- **Work instruction**: The records are to be repeated in full, with the images removed.

◆ ◆ ◆ ◆ ◆ ◆ ◆

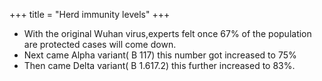 +++
title = "Herd immunity levels"
+++

- With the original Wuhan virus,experts felt once 67% of the population are protected cases will come down.
- Next came Alpha variant( B 117) this number got increased to  75%
- Then came Delta variant( B 1.617.2) this further increased to  83%.
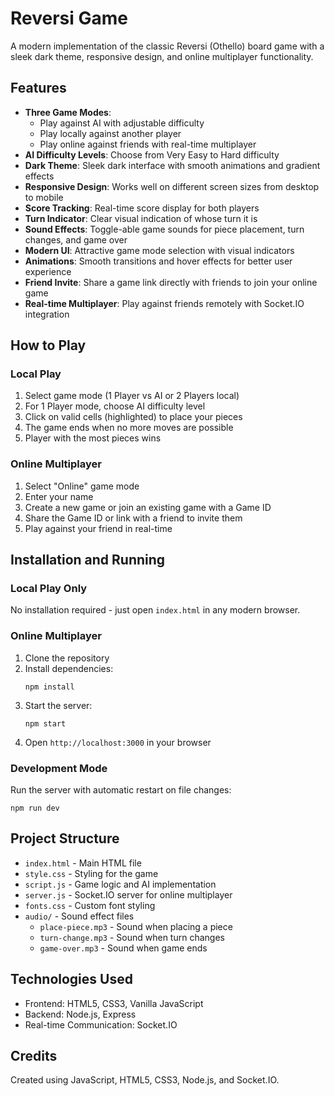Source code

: # Reversi Game

A modern implementation of the classic Reversi (Othello) board game with a sleek dark theme, responsive design, and online multiplayer functionality.

## Features

- **Three Game Modes**:
  - Play against AI with adjustable difficulty
  - Play locally against another player
  - Play online against friends with real-time multiplayer
- **AI Difficulty Levels**: Choose from Very Easy to Hard difficulty
- **Dark Theme**: Sleek dark interface with smooth animations and gradient effects
- **Responsive Design**: Works well on different screen sizes from desktop to mobile
- **Score Tracking**: Real-time score display for both players
- **Turn Indicator**: Clear visual indication of whose turn it is
- **Sound Effects**: Toggle-able game sounds for piece placement, turn changes, and game over
- **Modern UI**: Attractive game mode selection with visual indicators
- **Animations**: Smooth transitions and hover effects for better user experience
- **Friend Invite**: Share a game link directly with friends to join your online game
- **Real-time Multiplayer**: Play against friends remotely with Socket.IO integration

## How to Play

### Local Play
1. Select game mode (1 Player vs AI or 2 Players local)
2. For 1 Player mode, choose AI difficulty level
3. Click on valid cells (highlighted) to place your pieces
4. The game ends when no more moves are possible
5. Player with the most pieces wins

### Online Multiplayer
1. Select "Online" game mode
2. Enter your name
3. Create a new game or join an existing game with a Game ID
4. Share the Game ID or link with a friend to invite them
5. Play against your friend in real-time

## Installation and Running

### Local Play Only
No installation required - just open `index.html` in any modern browser.

### Online Multiplayer
1. Clone the repository
2. Install dependencies:
   ```
   npm install
   ```
3. Start the server:
   ```
   npm start
   ```
4. Open `http://localhost:3000` in your browser

### Development Mode
Run the server with automatic restart on file changes:
```
npm run dev
```

## Project Structure

- `index.html` - Main HTML file
- `style.css` - Styling for the game
- `script.js` - Game logic and AI implementation
- `server.js` - Socket.IO server for online multiplayer
- `fonts.css` - Custom font styling
- `audio/` - Sound effect files
  - `place-piece.mp3` - Sound when placing a piece
  - `turn-change.mp3` - Sound when turn changes
  - `game-over.mp3` - Sound when game ends

## Technologies Used

- Frontend: HTML5, CSS3, Vanilla JavaScript
- Backend: Node.js, Express
- Real-time Communication: Socket.IO

## Credits

Created using JavaScript, HTML5, CSS3, Node.js, and Socket.IO.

◆ ◆ ◆ ◆ ◆ ◆ ◆

- **Response**:
 +++
title = "Herd immunity levels"
+++

- With the original Wuhan virus,experts felt once 67% of the population are protected cases will come down.
- Next came Alpha variant( B 117) this number got increased to  75%
- Then came Delta variant( B 1.617.2) this further increased to  83%.
Source code

: # Reversi Game

A modern implementation of the classic Reversi (Othello) board game with a sleek dark theme, responsive design, and online multiplayer functionality.

## Features

- **Three Game Modes**:
  - Play against AI with adjustable difficulty
  - Play locally against another player
  - Play online against friends with real-time multiplayer
- **AI Difficulty Levels**: Choose from Very Easy to Hard difficulty
- **Dark Theme**: Sleek dark interface with smooth animations and gradient effects
- **Responsive Design**: Works well on different screen sizes from desktop to mobile
- **Score Tracking**: Real-time score display for both players
- **Turn Indicator**: Clear visual indication of whose turn it is
- **Sound Effects**: Toggle-able game sounds for piece placement, turn changes, and game over
- **Modern UI**: Attractive game mode selection with visual indicators
- **Animations**: Smooth transitions and hover effects for better user experience
- **Friend Invite**: Share a game link directly with friends to join your online game
- **Real-time Multiplayer**: Play against friends remotely with Socket.IO integration

## How to Play

### Local Play
1. Select game mode (1 Player vs AI or 2 Players local)
2. For 1 Player mode, choose AI difficulty level
3. Click on valid cells (highlighted) to place your pieces
4. The game ends when no more moves are possible
5. Player with the most pieces wins

### Online Multiplayer
1. Select "Online" game mode
2. Enter your name
3. Create a new game or join an existing game with a Game ID
4. Share the Game ID or link with a friend to invite them
5. Play against your friend in real-time

## Installation and Running

### Local Play Only
No installation required - just open `index.html` in any modern browser.

### Online Multiplayer
1. Clone the repository
2. Install dependencies:
   ```
   npm install
   ```
3. Start the server:
   ```
   npm start
   ```
4. Open `http://localhost:3000` in your browser

### Development Mode
Run the server with automatic restart on file changes:
```
npm run dev
```

## Project Structure

- `index.html` - Main HTML file
- `style.css` - Styling for the game
- `script.js` - Game logic and AI implementation
- `server.js` - Socket.IO server for online multiplayer
- `fonts.css` - Custom font styling
- `audio/` - Sound effect files
  - `place-piece.mp3` - Sound when placing a piece
  - `turn-change.mp3` - Sound when turn changes
  - `game-over.mp3` - Sound when game ends

## Technologies Used

- Frontend: HTML5, CSS3, Vanilla JavaScript
- Backend: Node.js, Express
- Real-time Communication: Socket.IO

## Credits

Created using JavaScript, HTML5, CSS3, Node.js, and Socket.IO.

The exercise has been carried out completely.